» JOB: Word for word, and with pictures excluded, copy out all the records that follow.

» SUPPLIED DATA:

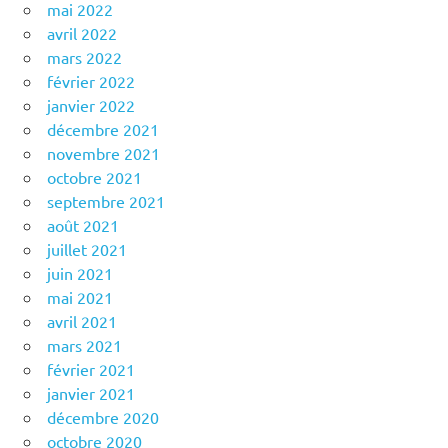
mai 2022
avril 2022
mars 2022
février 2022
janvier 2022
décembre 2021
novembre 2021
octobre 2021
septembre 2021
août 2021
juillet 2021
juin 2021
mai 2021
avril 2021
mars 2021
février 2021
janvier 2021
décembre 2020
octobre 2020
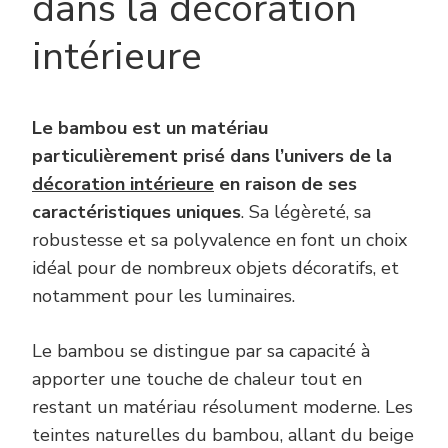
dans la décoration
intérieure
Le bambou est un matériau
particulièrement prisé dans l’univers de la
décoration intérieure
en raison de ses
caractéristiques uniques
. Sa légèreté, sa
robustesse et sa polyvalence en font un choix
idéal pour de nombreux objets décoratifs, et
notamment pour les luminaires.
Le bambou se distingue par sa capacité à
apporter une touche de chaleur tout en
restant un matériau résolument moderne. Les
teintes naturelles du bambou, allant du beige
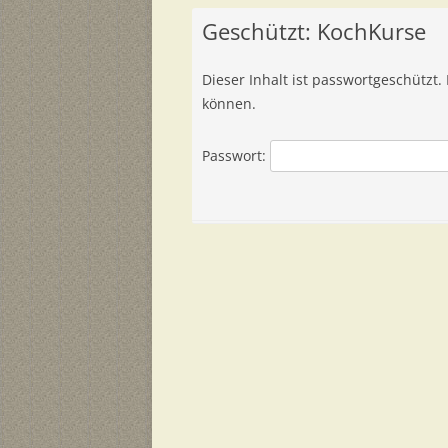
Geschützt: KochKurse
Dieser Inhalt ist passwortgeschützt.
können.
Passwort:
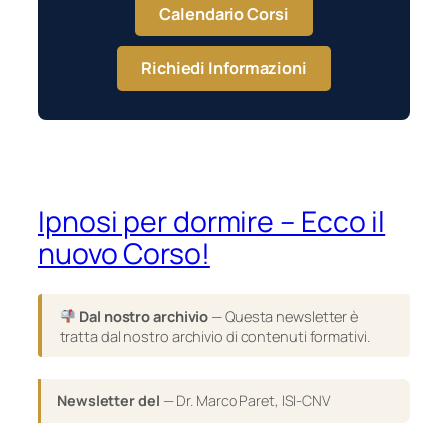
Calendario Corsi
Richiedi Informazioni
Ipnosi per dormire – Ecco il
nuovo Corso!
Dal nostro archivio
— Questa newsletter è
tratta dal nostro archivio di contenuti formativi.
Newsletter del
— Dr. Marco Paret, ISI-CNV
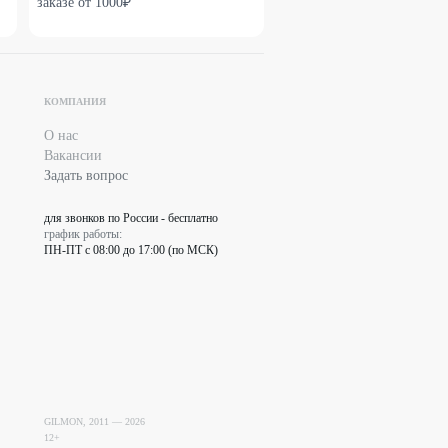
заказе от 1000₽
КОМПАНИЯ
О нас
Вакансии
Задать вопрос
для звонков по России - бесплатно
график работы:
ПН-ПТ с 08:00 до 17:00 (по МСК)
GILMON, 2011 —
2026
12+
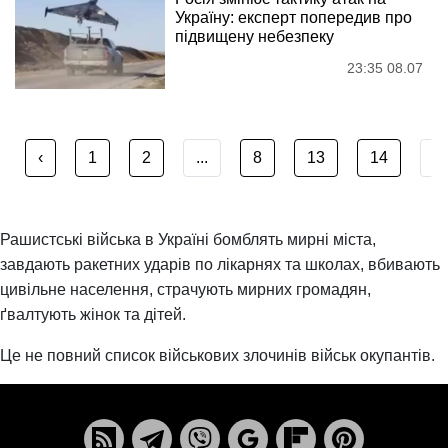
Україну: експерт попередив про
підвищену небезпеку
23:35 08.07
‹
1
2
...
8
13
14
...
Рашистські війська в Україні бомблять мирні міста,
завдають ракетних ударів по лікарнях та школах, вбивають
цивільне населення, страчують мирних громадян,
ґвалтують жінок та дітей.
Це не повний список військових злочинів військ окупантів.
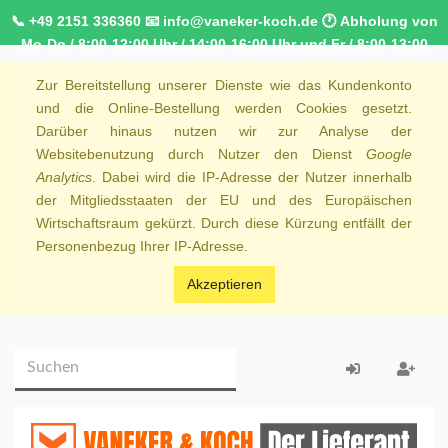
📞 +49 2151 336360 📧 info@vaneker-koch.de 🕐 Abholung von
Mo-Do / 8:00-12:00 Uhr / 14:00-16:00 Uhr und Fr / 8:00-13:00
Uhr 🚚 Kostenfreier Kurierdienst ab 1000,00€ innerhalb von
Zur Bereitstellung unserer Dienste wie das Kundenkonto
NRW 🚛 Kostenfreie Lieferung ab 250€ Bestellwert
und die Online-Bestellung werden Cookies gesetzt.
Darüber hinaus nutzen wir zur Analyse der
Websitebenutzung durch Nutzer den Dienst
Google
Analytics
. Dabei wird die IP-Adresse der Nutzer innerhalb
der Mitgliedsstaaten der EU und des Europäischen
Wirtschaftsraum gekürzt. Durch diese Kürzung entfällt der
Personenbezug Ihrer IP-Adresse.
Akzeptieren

» ANSWER TO THIS TASK:
mai 2022
avril 2022
mars 2022
février 2022
janvier 2022
décembre 2021
novembre 2021
octobre 2021
septembre 2021
août 2021
juillet 2021
juin 2021
mai 2021
avril 2021
mars 2021
février 2021
janvier 2021
décembre 2020
octobre 2020
dans la décoration
intérieure
Le bambou est un matériau
particulièrement prisé dans l’univers de la
décoration intérieure
en raison de ses
caractéristiques uniques
. Sa légèreté, sa
robustesse et sa polyvalence en font un choix
idéal pour de nombreux objets décoratifs, et
notamment pour les luminaires.
Le bambou se distingue par sa capacité à
apporter une touche de chaleur tout en
restant un matériau résolument moderne. Les
teintes naturelles du bambou, allant du beige
Geschützt: KochKurse
Dieser Inhalt ist passwortgeschützt.
können.
Passwort:
Calendario Corsi
Richiedi Informazioni
Ipnosi per dormire – Ecco il
nuovo Corso!
Dal nostro archivio
— Questa newsletter è
tratta dal nostro archivio di contenuti formativi.
Newsletter del
— Dr. Marco Paret, ISI-CNV
заказе от 1000₽
КОМПАНИЯ
О нас
Вакансии
Задать вопрос
для звонков по России - бесплатно
график работы:
ПН-ПТ с 08:00 до 17:00 (по МСК)
GILMON, 2011 —
2026
12+
Україну: експерт попередив про
підвищену небезпеку
23:35 08.07
‹
1
2
...
8
13
14
...
Рашистські війська в Україні бомблять мирні міста,
завдають ракетних ударів по лікарнях та школах, вбивають
цивільне населення, страчують мирних громадян,
ґвалтують жінок та дітей.
Це не повний список військових злочинів військ окупантів.
📞 +49 2151 336360 📧 info@vaneker-koch.de 🕐 Abholung von
Mo-Do / 8:00-12:00 Uhr / 14:00-16:00 Uhr und Fr / 8:00-13:00
Uhr 🚚 Kostenfreier Kurierdienst ab 1000,00€ innerhalb von
Zur Bereitstellung unserer Dienste wie das Kundenkonto
NRW 🚛 Kostenfreie Lieferung ab 250€ Bestellwert
und die Online-Bestellung werden Cookies gesetzt.
Darüber hinaus nutzen wir zur Analyse der
Websitebenutzung durch Nutzer den Dienst
Google
Analytics
. Dabei wird die IP-Adresse der Nutzer innerhalb
der Mitgliedsstaaten der EU und des Europäischen
Wirtschaftsraum gekürzt. Durch diese Kürzung entfällt der
Personenbezug Ihrer IP-Adresse.
Akzeptieren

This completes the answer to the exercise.